◆ **Exercise**:
From the very first line of the data to the line containing "All staff and children should", retype everything exactly, leaving the pictures behind.
┌──
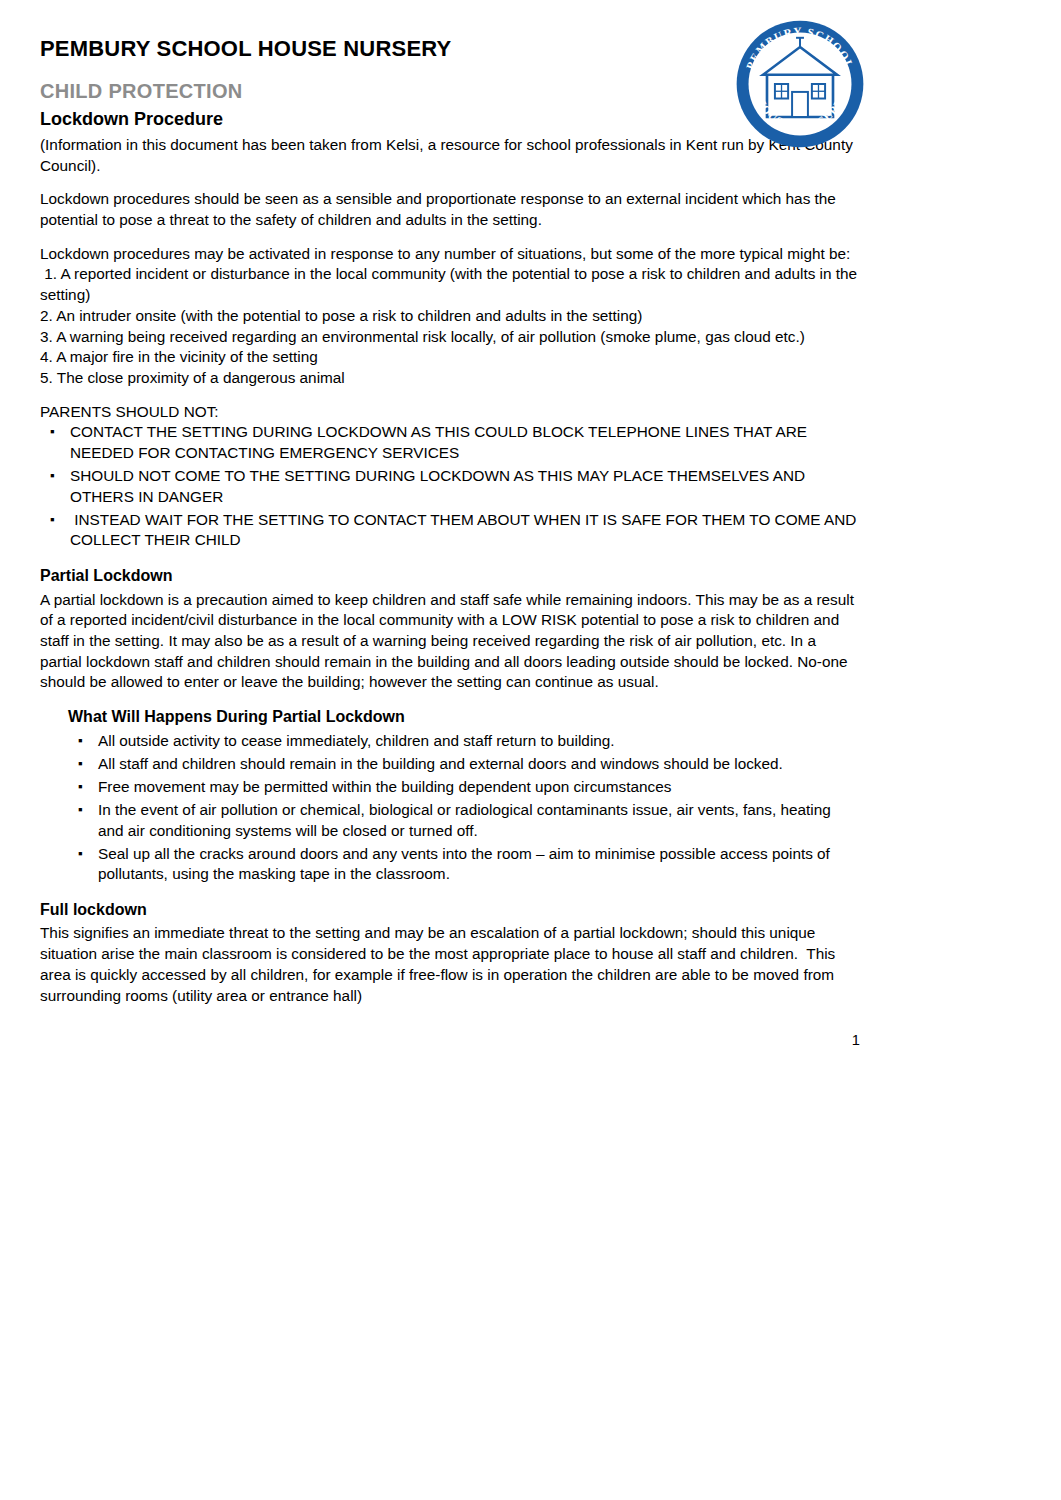PEMBURY SCHOOL HOUSE NURSERY
PEMBURY SCHOOL HOUSE NURSERY
CHILD PROTECTION
Lockdown Procedure
(Information in this document has been taken from Kelsi, a resource for school professionals in Kent run by Kent County Council).
Lockdown procedures should be seen as a sensible and proportionate response to an external incident which has the potential to pose a threat to the safety of children and adults in the setting.
Lockdown procedures may be activated in response to any number of situations, but some of the more typical might be:
1. A reported incident or disturbance in the local community (with the potential to pose a risk to children and adults in the setting)
2. An intruder onsite (with the potential to pose a risk to children and adults in the setting)
3. A warning being received regarding an environmental risk locally, of air pollution (smoke plume, gas cloud etc.)
4. A major fire in the vicinity of the setting
5. The close proximity of a dangerous animal
PARENTS SHOULD NOT:
Contact the setting during lockdown as this could block telephone lines that are needed for contacting emergency services
Should not come to the setting during lockdown as this may place themselves and others in danger
Instead wait for the setting to contact them about when it is safe for them to come and collect their child
Partial Lockdown
A partial lockdown is a precaution aimed to keep children and staff safe while remaining indoors. This may be as a result of a reported incident/civil disturbance in the local community with a LOW RISK potential to pose a risk to children and staff in the setting. It may also be as a result of a warning being received regarding the risk of air pollution, etc. In a partial lockdown staff and children should remain in the building and all doors leading outside should be locked. No-one should be allowed to enter or leave the building; however the setting can continue as usual.
What Will Happens During Partial Lockdown
All outside activity to cease immediately, children and staff return to building.
All staff and children should remain in the building and external doors and windows should be locked.
Free movement may be permitted within the building dependent upon circumstances
In the event of air pollution or chemical, biological or radiological contaminants issue, air vents, fans, heating and air conditioning systems will be closed or turned off.
Seal up all the cracks around doors and any vents into the room – aim to minimise possible access points of pollutants, using the masking tape in the classroom.
Full lockdown
This signifies an immediate threat to the setting and may be an escalation of a partial lockdown; should this unique situation arise the main classroom is considered to be the most appropriate place to house all staff and children. This area is quickly accessed by all children, for example if free-flow is in operation the children are able to be moved from surrounding rooms (utility area or entrance hall)
1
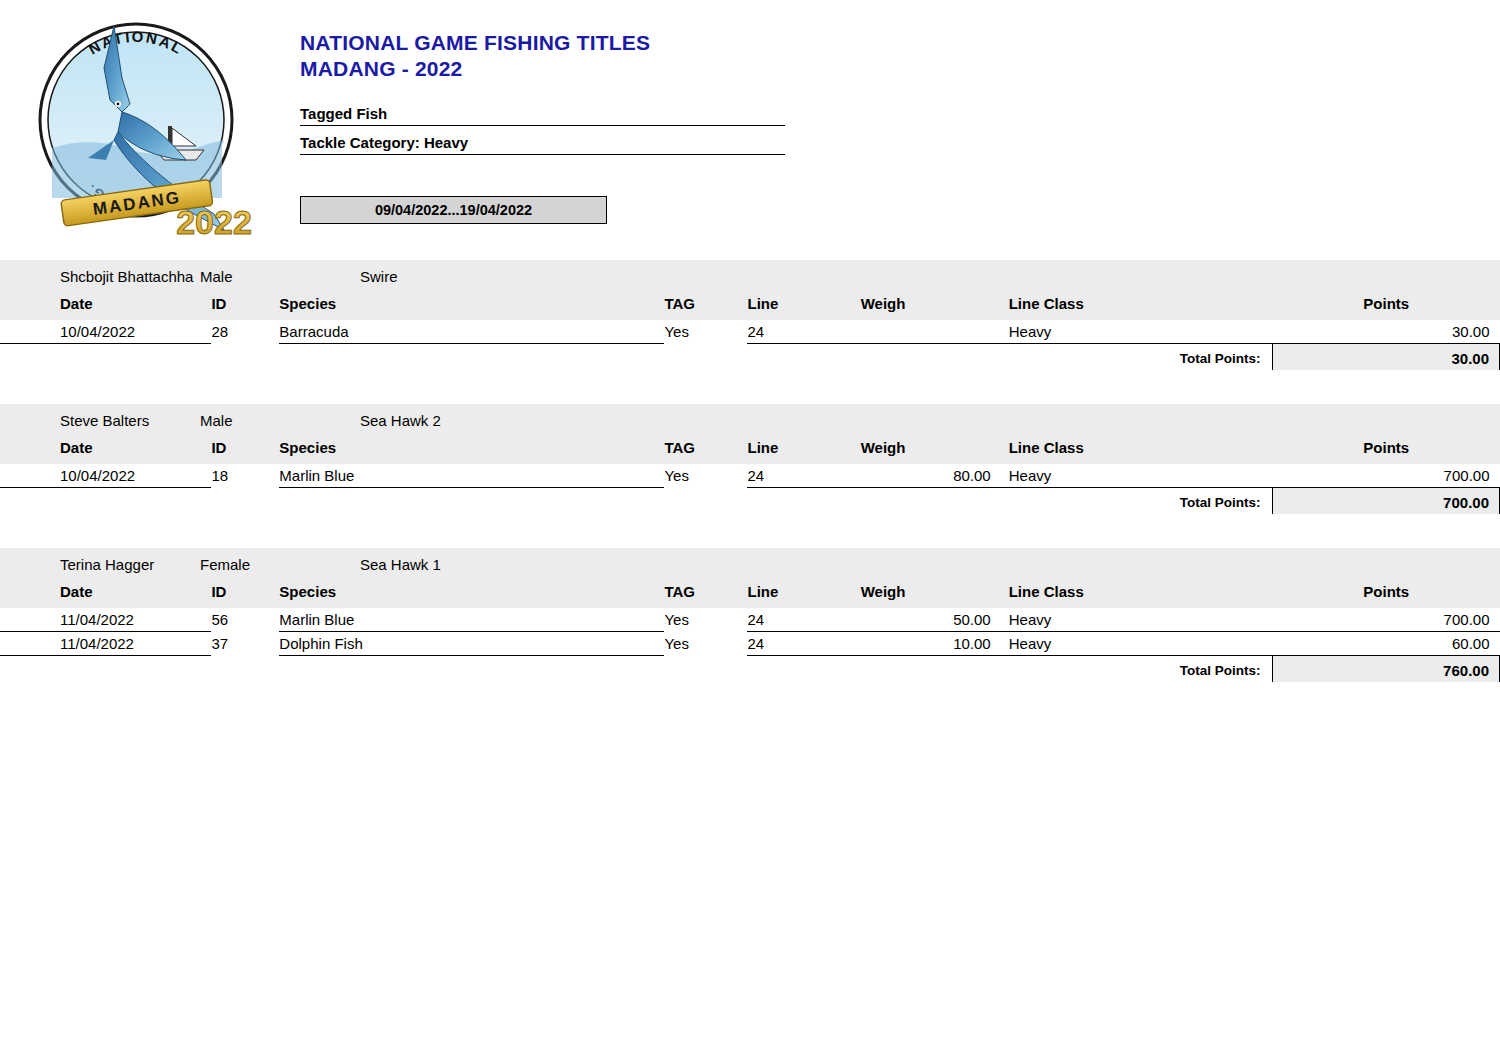NATIONAL G.F.A P.N.G. MADANG 2022
NATIONAL GAME FISHING TITLES
MADANG - 2022
Tagged Fish
Tackle Category: Heavy
09/04/2022...19/04/2022
Shcbojit Bhattachha
Male
Swire
| Date | ID | Species | TAG | Line | Weigh | Line Class | Points |
| --- | --- | --- | --- | --- | --- | --- | --- |
| 10/04/2022 | 28 | Barracuda | Yes | 24 | | Heavy | 30.00 |
| | Total Points: | 30.00 |
Steve Balters
Male
Sea Hawk 2
| Date | ID | Species | TAG | Line | Weigh | Line Class | Points |
| --- | --- | --- | --- | --- | --- | --- | --- |
| 10/04/2022 | 18 | Marlin Blue | Yes | 24 | 80.00 | Heavy | 700.00 |
| | Total Points: | 700.00 |
Terina Hagger
Female
Sea Hawk 1
| Date | ID | Species | TAG | Line | Weigh | Line Class | Points |
| --- | --- | --- | --- | --- | --- | --- | --- |
| 11/04/2022 | 56 | Marlin Blue | Yes | 24 | 50.00 | Heavy | 700.00 |
| 11/04/2022 | 37 | Dolphin Fish | Yes | 24 | 10.00 | Heavy | 60.00 |
| | Total Points: | 760.00 |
└──
◆ **Result for this task**:
PEMBURY SCHOOL HOUSE NURSERY
PEMBURY SCHOOL HOUSE NURSERY
CHILD PROTECTION
Lockdown Procedure
(Information in this document has been taken from Kelsi, a resource for school professionals in Kent run by Kent County Council).
Lockdown procedures should be seen as a sensible and proportionate response to an external incident which has the potential to pose a threat to the safety of children and adults in the setting.
Lockdown procedures may be activated in response to any number of situations, but some of the more typical might be:
1. A reported incident or disturbance in the local community (with the potential to pose a risk to children and adults in the setting)
2. An intruder onsite (with the potential to pose a risk to children and adults in the setting)
3. A warning being received regarding an environmental risk locally, of air pollution (smoke plume, gas cloud etc.)
4. A major fire in the vicinity of the setting
5. The close proximity of a dangerous animal
PARENTS SHOULD NOT:
Contact the setting during lockdown as this could block telephone lines that are needed for contacting emergency services
Should not come to the setting during lockdown as this may place themselves and others in danger
Instead wait for the setting to contact them about when it is safe for them to come and collect their child
Partial Lockdown
A partial lockdown is a precaution aimed to keep children and staff safe while remaining indoors. This may be as a result of a reported incident/civil disturbance in the local community with a LOW RISK potential to pose a risk to children and staff in the setting. It may also be as a result of a warning being received regarding the risk of air pollution, etc. In a partial lockdown staff and children should remain in the building and all doors leading outside should be locked. No-one should be allowed to enter or leave the building; however the setting can continue as usual.
What Will Happens During Partial Lockdown
All outside activity to cease immediately, children and staff return to building.
All staff and children should remain in the building and external doors and windows should be locked.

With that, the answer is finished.